Understanding Agentic AI, AI Agents and Agents in one article: Don’t confuse them anymore!

Unravel the mystery of Agentic AI, AI Agents, and Agents, and take you to a deep understanding of their differences and applications.
Core content:
1. Conceptual interpretation and distinction of the three major terms
2. Working principles and application examples of agents and AI agents
3. The true meaning of Agentic AI and its important role in the field of AI
The three words Agentic AI, AI Agents and Agents frequently appear in major self-media.
When discussing this with a friend last week, we found that it is easy to confuse these three terms. At first glance, they are similar, but they are not interchangeable. But it may seem unimportant to understand their differences, and when everyone is confused about something, they are all right.
From the current perspective, real Agent/Agentic products seem to be getting rid of the concept of Agent. For example, AI programming, AI research...
Overemphasizing the agent concept may cause users to have too high expectations, and piling up high-end vocabulary will distance users from the product. On the contrary, product positioning that focuses on solving specific problems is more likely to gain user recognition.
Secondly, users care about what problems a product can solve, not what technical category it belongs to. The cursor is popular because it can efficiently assist programming, not because it is an agent.
Of course, returning to the topic of this article, the following are the strict definitions of the three obtained after searching:
Agents
The most basic concept refers to any entity that can perceive the environment and act to achieve a goal. It can be software, hardware, or even a person. The key is: it does not require AI to work.
For example , the thermostat of your water heater at home is a typical agent. It senses the temperature (environmental perception), turns the heating system on and off (takes action), and maintains the set temperature (achieves a goal). It just works according to preset rules and does not require any AI capabilities.
AI Agents
These are upgraded agents, driven by AI. They no longer just follow simple rules, but can make decisions using AI technologies such as machine learning and natural language processing.
The best feature is that it can learn from data, adapt to new situations, and become smarter over time.
For example , virtual assistants such as Siri and Xiao Ai are AI Agents. They can understand your voice commands, learn to improve the quality of their responses, and perform tasks such as setting alarms and playing music.
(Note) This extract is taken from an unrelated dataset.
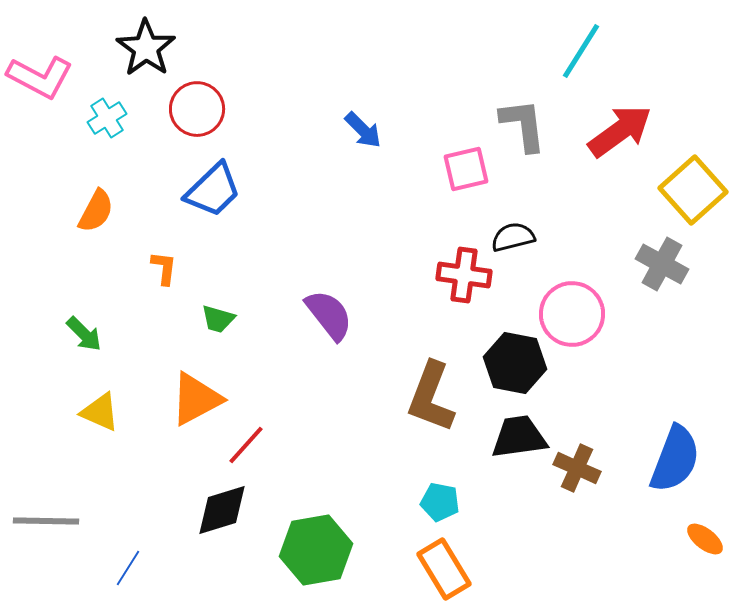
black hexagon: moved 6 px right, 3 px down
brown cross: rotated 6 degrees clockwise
Many current AI models, such as GPT, can act as agents when integrated into workflows, but they are not fully autonomous.
Agentic AI
This is the real kicker! Agentic AI takes AI agents to a whole new level, making them more autonomous, adaptable, and proactive.
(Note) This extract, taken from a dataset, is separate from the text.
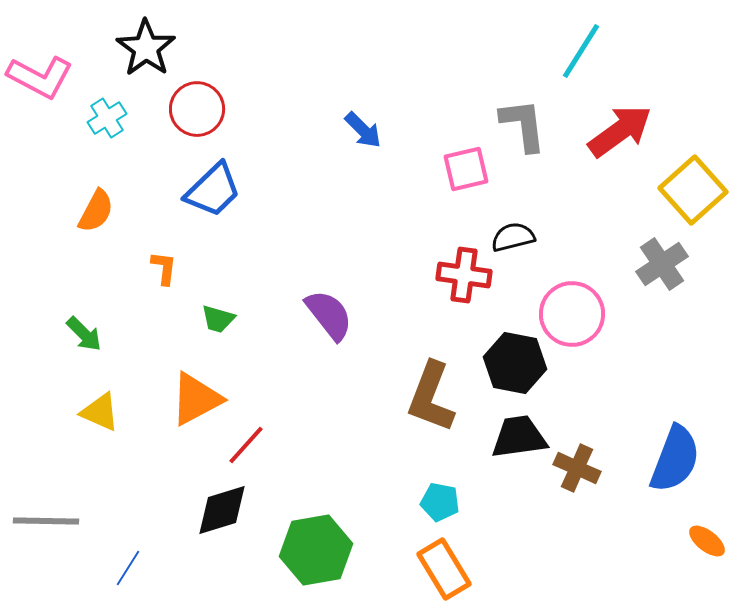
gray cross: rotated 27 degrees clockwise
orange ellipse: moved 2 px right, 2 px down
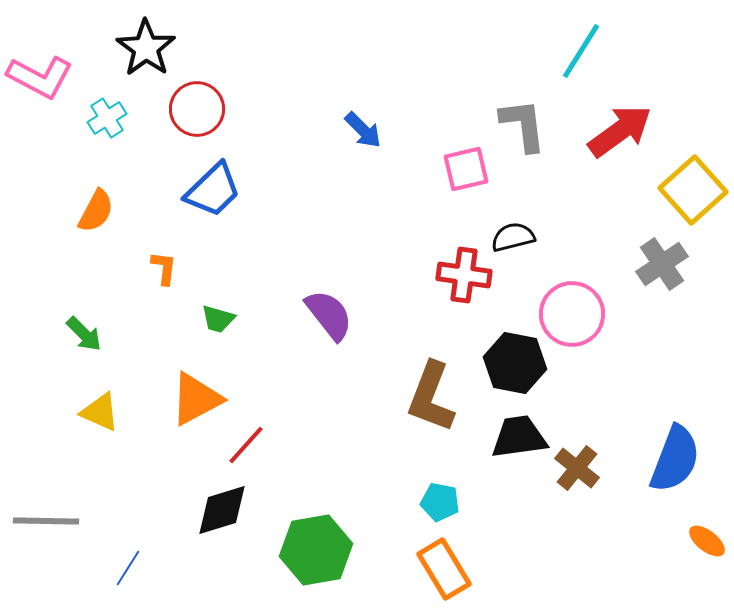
brown cross: rotated 15 degrees clockwise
Unlike ordinary AI agents that passively wait for instructions, Agentic AI can plan and make decisions independently and can act without human instructions.
For example : An Agentic AI system that manages a smart home can not only adjust the temperature, but also automatically place orders when food is running low, schedule appliance maintenance, and optimize energy use - all without you having to do anything.
For example, it not only helps you book flights as requested, but also actively monitors ticket prices, reminds you of the best time to buy tickets, and even automatically rebooks when a more favorable price is found - all without you having to ask.
Essential difference:
AI Agents are tools, waiting for you to use them Agentic AI is a decision maker that proactively serves you
at last
As a popular concept, Agent has been overused and hyped. Some mature products choose to return to their essence, emphasizing their actual value rather than conceptual labels. Moreover, compared to learning how to interact with Agent, users are more willing to use products that look like traditional tools but have AI capabilities.